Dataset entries
※ ※ ※

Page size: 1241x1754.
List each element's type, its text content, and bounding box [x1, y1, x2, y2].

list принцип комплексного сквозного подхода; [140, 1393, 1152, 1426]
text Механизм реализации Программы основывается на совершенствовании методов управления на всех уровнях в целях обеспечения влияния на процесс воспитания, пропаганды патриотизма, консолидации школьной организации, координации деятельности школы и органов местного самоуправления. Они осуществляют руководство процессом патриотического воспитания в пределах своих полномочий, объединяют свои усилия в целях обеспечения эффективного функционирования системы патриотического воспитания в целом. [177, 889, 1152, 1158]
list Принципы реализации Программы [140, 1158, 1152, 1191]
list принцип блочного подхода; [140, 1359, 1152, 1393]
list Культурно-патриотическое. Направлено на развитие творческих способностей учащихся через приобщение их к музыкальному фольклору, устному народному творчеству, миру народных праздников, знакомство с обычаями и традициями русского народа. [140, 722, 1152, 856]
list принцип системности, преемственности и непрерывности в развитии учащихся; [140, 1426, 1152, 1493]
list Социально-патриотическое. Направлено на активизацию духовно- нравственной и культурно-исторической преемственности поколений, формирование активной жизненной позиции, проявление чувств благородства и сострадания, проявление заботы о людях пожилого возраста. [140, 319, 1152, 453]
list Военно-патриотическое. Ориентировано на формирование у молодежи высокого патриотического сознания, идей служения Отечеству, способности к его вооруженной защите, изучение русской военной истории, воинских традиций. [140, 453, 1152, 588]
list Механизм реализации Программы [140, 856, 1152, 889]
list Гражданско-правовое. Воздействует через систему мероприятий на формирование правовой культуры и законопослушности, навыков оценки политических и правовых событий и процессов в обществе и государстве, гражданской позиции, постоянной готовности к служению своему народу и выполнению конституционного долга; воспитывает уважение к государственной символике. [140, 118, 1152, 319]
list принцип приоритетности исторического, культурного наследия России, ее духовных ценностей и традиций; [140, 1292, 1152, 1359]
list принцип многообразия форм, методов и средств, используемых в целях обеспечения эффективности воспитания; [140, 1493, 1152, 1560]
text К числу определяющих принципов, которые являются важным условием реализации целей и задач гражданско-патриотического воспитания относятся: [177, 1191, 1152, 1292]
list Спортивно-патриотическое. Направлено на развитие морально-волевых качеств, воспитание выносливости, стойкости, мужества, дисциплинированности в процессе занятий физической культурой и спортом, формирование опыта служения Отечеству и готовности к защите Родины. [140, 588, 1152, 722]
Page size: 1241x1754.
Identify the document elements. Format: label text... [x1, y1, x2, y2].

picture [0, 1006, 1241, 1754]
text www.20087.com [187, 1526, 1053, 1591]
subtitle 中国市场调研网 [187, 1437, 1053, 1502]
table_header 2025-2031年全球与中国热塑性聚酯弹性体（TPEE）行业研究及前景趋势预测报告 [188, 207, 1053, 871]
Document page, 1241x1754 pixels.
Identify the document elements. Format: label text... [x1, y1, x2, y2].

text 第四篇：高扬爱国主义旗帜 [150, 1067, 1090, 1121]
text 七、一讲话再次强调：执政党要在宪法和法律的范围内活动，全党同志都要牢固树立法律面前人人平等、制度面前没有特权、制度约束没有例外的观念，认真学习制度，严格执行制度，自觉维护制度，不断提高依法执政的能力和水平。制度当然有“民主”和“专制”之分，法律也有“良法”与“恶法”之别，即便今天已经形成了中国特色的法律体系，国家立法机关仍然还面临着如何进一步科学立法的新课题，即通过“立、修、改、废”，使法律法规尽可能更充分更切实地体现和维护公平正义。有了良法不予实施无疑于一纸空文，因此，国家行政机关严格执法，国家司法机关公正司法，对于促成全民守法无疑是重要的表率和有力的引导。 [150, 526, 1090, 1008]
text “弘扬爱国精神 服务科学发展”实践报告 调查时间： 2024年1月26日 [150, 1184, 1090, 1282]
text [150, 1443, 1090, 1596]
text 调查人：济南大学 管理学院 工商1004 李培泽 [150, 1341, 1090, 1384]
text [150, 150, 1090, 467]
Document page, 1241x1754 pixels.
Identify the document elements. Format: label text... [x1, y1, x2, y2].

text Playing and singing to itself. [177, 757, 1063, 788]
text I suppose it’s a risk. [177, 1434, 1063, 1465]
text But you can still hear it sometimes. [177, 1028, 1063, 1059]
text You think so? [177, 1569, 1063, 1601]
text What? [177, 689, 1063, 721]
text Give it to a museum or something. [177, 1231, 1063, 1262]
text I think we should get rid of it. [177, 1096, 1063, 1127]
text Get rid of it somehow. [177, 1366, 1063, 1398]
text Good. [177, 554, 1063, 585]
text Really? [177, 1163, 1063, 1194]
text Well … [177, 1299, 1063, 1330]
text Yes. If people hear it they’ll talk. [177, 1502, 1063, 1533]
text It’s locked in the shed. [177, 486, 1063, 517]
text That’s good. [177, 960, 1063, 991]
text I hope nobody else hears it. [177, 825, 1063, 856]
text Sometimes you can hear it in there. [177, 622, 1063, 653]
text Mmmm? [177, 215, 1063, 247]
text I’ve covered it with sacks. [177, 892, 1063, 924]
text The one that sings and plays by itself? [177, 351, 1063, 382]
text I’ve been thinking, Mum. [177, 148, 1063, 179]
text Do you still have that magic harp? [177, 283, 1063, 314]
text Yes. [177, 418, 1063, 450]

※ ※ ※

**REQUIREMENT**
Scan the records above and report every line with the string "Отечеству".

**ANSWER FOR THE TASK**
list Военно-патриотическое. Ориентировано на формирование у молодежи высокого патриотического сознания, идей служения Отечеству, способности к его вооруженной защите, изучение русской военной истории, воинских традиций. [140, 453, 1152, 588]
list Спортивно-патриотическое. Направлено на развитие морально-волевых качеств, воспитание выносливости, стойкости, мужества, дисциплинированности в процессе занятий физической культурой и спортом, формирование опыта служения Отечеству и готовности к защите Родины. [140, 588, 1152, 722]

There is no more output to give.